Aid agencies have warned that the first delivery is a small amount for a population of 2.3 million who were heavily dependent on humanitarian assistance even before basic supplies, water, fuel and electricity were cut off.
There was no word immediately available on whether there would be further shipments of humanitarian supplies to Gaza from Egypt.
However, Egyptian officials said the delivery of further aid depended on the release by Hamas of civilians who are among the estimated 200 Israelis the militant Palestinian group's fighters took hostage when they attacked Israel on October 7.
Qatar is taking the lead in negotiating the release of hostages, said the officials.
Saturday's delivery follows days of intense negotiations to make sure that the aid operation into Gaza began as quickly as possible and with the right conditions.
“Two weeks since the start of hostilities, the humanitarian situation in Gaza – already precarious – has reached catastrophic levels. It is critical that aid reaches people in need wherever they are across Gaza, and at the right scale” Mr Griffiths' statement read.
Lorries laden with aid supplies entered the Palestinian territories from Egypt's Rafah border crossing on Saturday.

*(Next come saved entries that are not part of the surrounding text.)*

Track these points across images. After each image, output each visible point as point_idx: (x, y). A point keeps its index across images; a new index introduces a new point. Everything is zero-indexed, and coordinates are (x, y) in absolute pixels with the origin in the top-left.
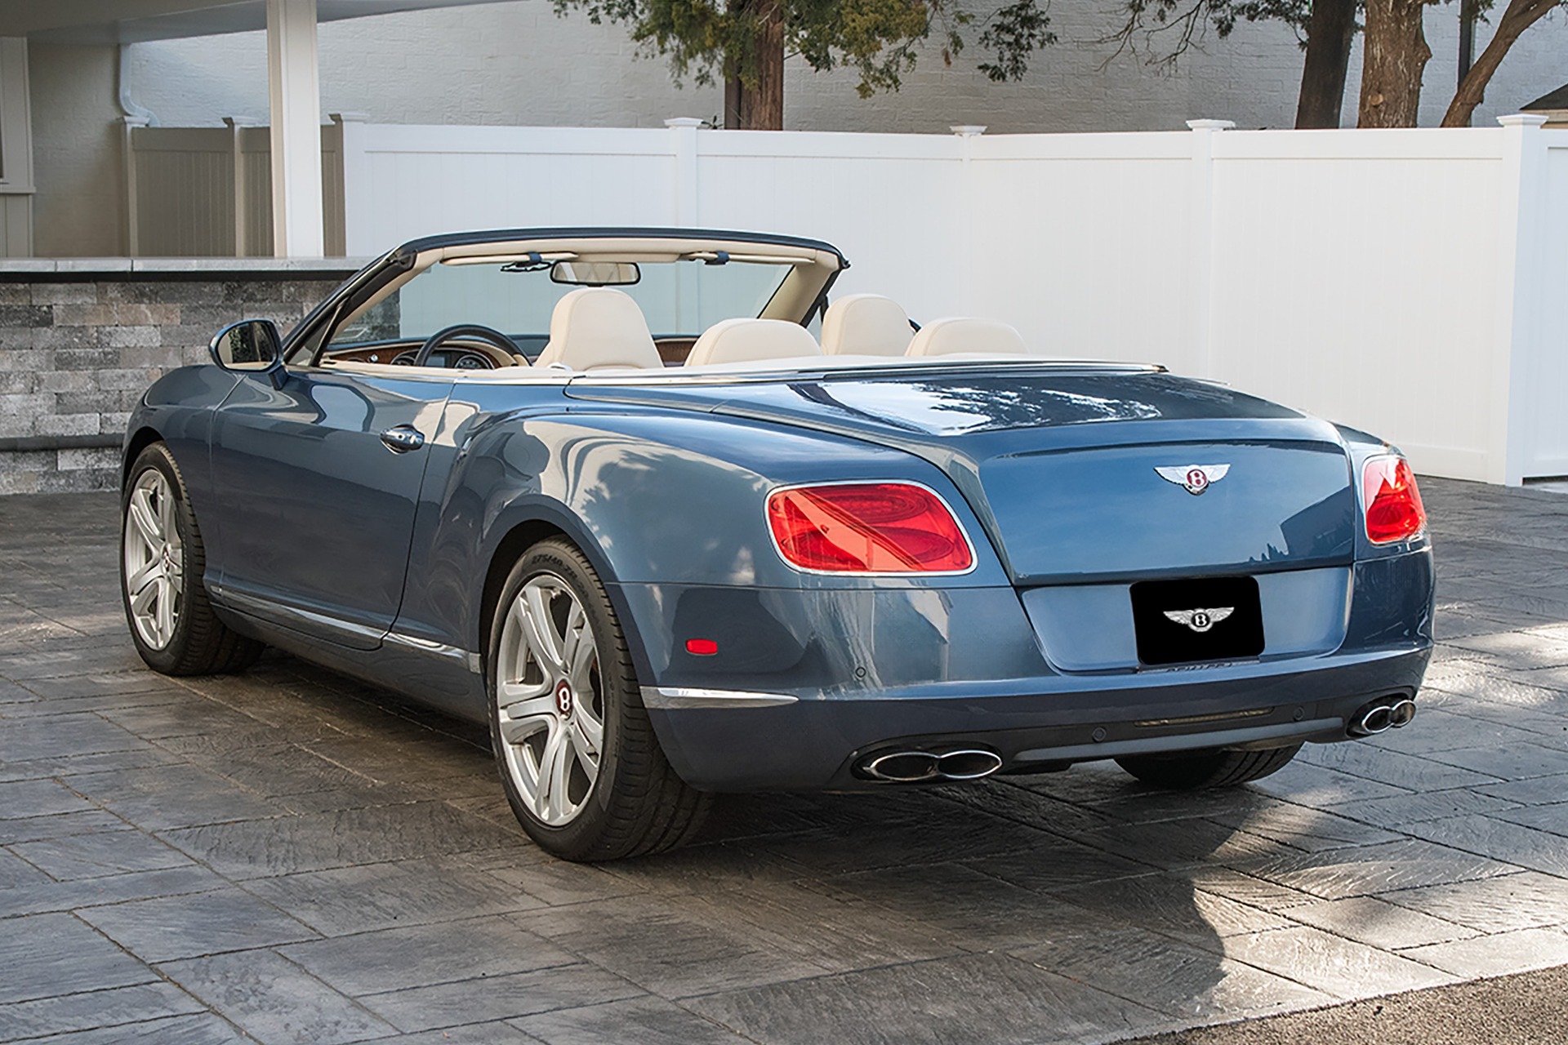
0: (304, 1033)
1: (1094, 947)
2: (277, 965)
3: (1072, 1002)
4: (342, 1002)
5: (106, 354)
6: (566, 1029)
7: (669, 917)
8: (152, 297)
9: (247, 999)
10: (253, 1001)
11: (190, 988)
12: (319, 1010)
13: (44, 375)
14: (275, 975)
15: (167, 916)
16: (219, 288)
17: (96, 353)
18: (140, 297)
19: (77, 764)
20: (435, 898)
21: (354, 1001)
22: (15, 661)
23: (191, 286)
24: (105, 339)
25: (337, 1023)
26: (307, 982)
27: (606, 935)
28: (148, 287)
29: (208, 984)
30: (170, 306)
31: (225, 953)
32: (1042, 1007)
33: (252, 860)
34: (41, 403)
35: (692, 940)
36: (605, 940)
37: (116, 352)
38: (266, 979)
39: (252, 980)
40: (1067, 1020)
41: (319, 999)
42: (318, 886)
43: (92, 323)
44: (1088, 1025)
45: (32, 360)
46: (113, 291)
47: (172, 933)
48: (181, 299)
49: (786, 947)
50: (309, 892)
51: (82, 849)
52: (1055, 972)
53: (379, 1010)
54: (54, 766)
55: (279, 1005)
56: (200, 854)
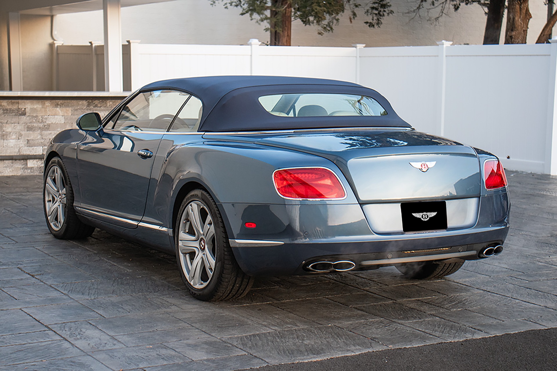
0: (94, 346)
1: (366, 324)
2: (88, 326)
3: (354, 340)
4: (108, 337)
5: (45, 126)
6: (182, 346)
7: (222, 313)
8: (61, 105)
9: (76, 336)
10: (78, 337)
11: (58, 333)
12: (100, 339)
13: (23, 133)
14: (87, 329)
15: (52, 311)
16: (85, 102)
17: (41, 125)
18: (57, 105)
19: (26, 263)
20: (143, 306)
21: (113, 338)
22: (8, 230)
23: (74, 102)
24: (44, 120)
25: (106, 344)
26: (97, 331)
27: (200, 318)
28: (60, 102)
29: (64, 331)
30: (68, 109)
31: (71, 322)
32: (344, 342)
33: (83, 294)
34: (22, 143)
35: (229, 320)
36: (199, 320)
37: (49, 125)
38: (84, 330)
39: (79, 330)
40: (352, 346)
41: (101, 336)
42: (104, 302)
43: (40, 115)
44: (358, 347)
45: (19, 127)
46: (47, 103)
47: (54, 316)
48: (72, 106)
49: (260, 323)
50: (101, 304)
51: (26, 290)
52: (351, 331)
53: (120, 340)
54: (19, 264)
55: (87, 338)
56: (66, 292)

The delivery of aid to Gaza, battered by relentless Israeli bombardment, will ease the blockade enforced by Israel in the wake of Hamas's surprise attack on October 7 that killed 1,400 people, including women and children.
The launch of the aid operation ends more than a week-long wait by some 200 lorries on the Egyptian side of the Rafah crossing in the Sinai Peninsula.
The Israeli blockade denied Gaza's Palestinians water, fuel and electricity as its military killed more than 4,000 Palestinians and displaced one million.
Egyptian volunteers at the Egyptian side of the border crossing waved the lorries off, chanting pro-Palestinian slogans and waving Egyptian and Palestinian flags. The volunteers later offered a prayer of thanks.